*Votre consigne:*
Recopiez à l'identique le passage de l'extrait fourni qui va de "1. Il y a ceux" à "trente ans qui viennent.".

═════ Extrait fourni

Et de nouveau, avec encore plus d’acuité, on se pose la question à 1 milliard de dollars : qui dominera le XXIe siècle ? Où sera le centre du monde ?
Les États-Unis et l’Europe conserveront-ils leur prééminence ou, plutôt, quand devront-ils passer la main ?â©Ici, les analystes se divisent en deux camps.
1. Il y a ceux qui observent que le déclin de l’Amérique (et avec elle de ce que l’on appelle l’Occident), s’il est bien réel, est très lent. « Il est, de surcroît, tout relatif », ajoutent-ils, avant de préciser : « La progression de la Chine, de l’Inde et des autres pays émergents n’est pas à l’abri d’un possible accident.
« Il ne suffit donc pas de tracer une ligne droite à partir de leurs taux de croissance respectifs – 8 % à 10 % par an pour les émergents et 2 % à 3 % pour les développés – pour en conclure que le rattrapage se fera dans les vingt à trente ans qui viennent.
« On ne peut pas raisonnablement postuler que les pays émergents vont avancer sans entraves, ne connaîtront ni récessions, ni faillites bancaires, ni crises politiques, ni insurrections sociales susceptibles d’interrompre le développement.
« Étant donné le gigantisme de l’expérience chinoise, qui tente de marier communisme et capitalisme, la force d’inertie de la bureaucratie et de la corruption profondément ancrées en Inde, il est plus que probable que les trajectoires de croissance de ces deux pays connaîtront une évolution en dents de scie.
« Quant au système américain, il fonctionne globalement, et s’il lui arrive de tomber en panne, il est capable de se relancer très vite. En outre, l’Amérique a un atout majeur et exceptionnel : ce pays est le lieu où convergent, d’une part, des entrepreneurs brillants, avides de succès, et, d’autre part, des investisseurs disposant de liquidités illimitées et à l’affût des moindres opportunités. »
Conclusion des tenants de cette thèse : « Les États-Unis d’Amérique domineront l’économie mondiale sinon pendant tout le XXIe siècle, du moins pendant la majeure partie de cette période. Cette domination ne sera pas totale comme elle l’a été au tournant du millénaire. Mais l’Amérique maintiendra son avance jusqu’à ce que les autres pays réussissent à développer un système économique et social qui fonctionne aussi bien. »
2. L’accélération du rattrapage signalée plus haut donne de nouveaux arguments, très forts, aux tenants de la thèse opposée : ceux-ci soutiennent que, ajoutant leur poids à celui du Japon, la Chine, l’Inde, la Corée, l’Indonésie, la Malaisie, Singapour et le Vietnam sont bien partis pour faire transférer le centre de gravité du monde en Asie, plus vite qu’on ne le pensait, dans les vingt ans qui viennent.
Des pays aussi importants que la Russie, le Brésil, l’Afrique du Sud, et quelques autres comme la Turquie ou l’Iran peuvent, à leur tour, faire une percée.
« Dans les années 2030, nous aurons déjà un monde très différent de celui d’aujourd’hui », nous disent les auteurs de cette thèse.

══════════
═════ Entrées de données

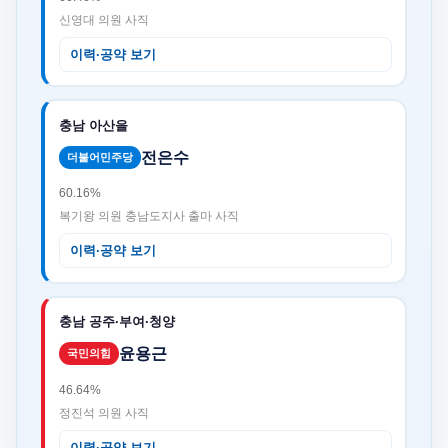
신영대 의원 사직
이력·공약 보기
충남 아산을
전은수
더불어민주당
60.16%
복기왕 의원 충남도지사 출마 사직
이력·공약 보기
충남 공주·부여·청양
윤용근
국민의힘
46.64%
정진석 의원 사직
이력·공약 보기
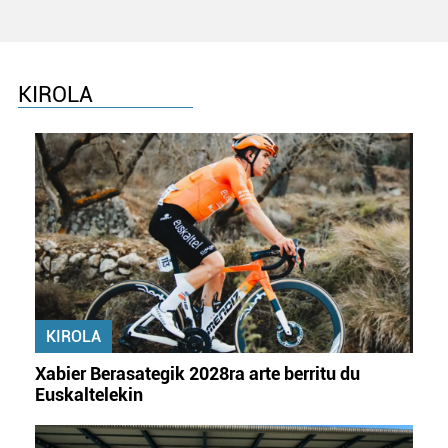
KIROLA
KIROLA
Xabier Berasategik 2028ra arte berritu du
Euskaltelekin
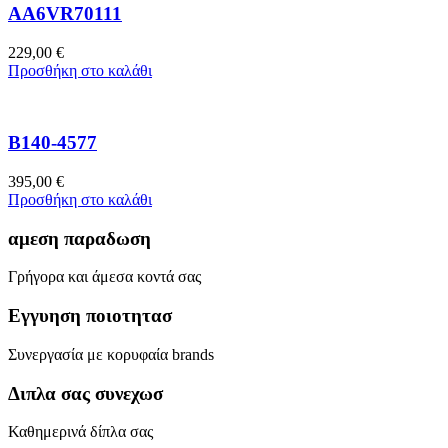
AA6VR70111
229,00
€
Προσθήκη στο καλάθι
B140-4577
395,00
€
Προσθήκη στο καλάθι
αμεση παραδωση
Γρήγορα και άμεσα κοντά σας
Εγγυηση ποιοτητασ
Συνεργασία με κορυφαία brands
Διπλα σας συνεχωσ
Καθημερινά δίπλα σας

══════════

*Corrigé:*
1. Il y a ceux qui observent que le déclin de l’Amérique (et avec elle de ce que l’on appelle l’Occident), s’il est bien réel, est très lent. « Il est, de surcroît, tout relatif », ajoutent-ils, avant de préciser : « La progression de la Chine, de l’Inde et des autres pays émergents n’est pas à l’abri d’un possible accident.
« Il ne suffit donc pas de tracer une ligne droite à partir de leurs taux de croissance respectifs – 8 % à 10 % par an pour les émergents et 2 % à 3 % pour les développés – pour en conclure que le rattrapage se fera dans les vingt à trente ans qui viennent.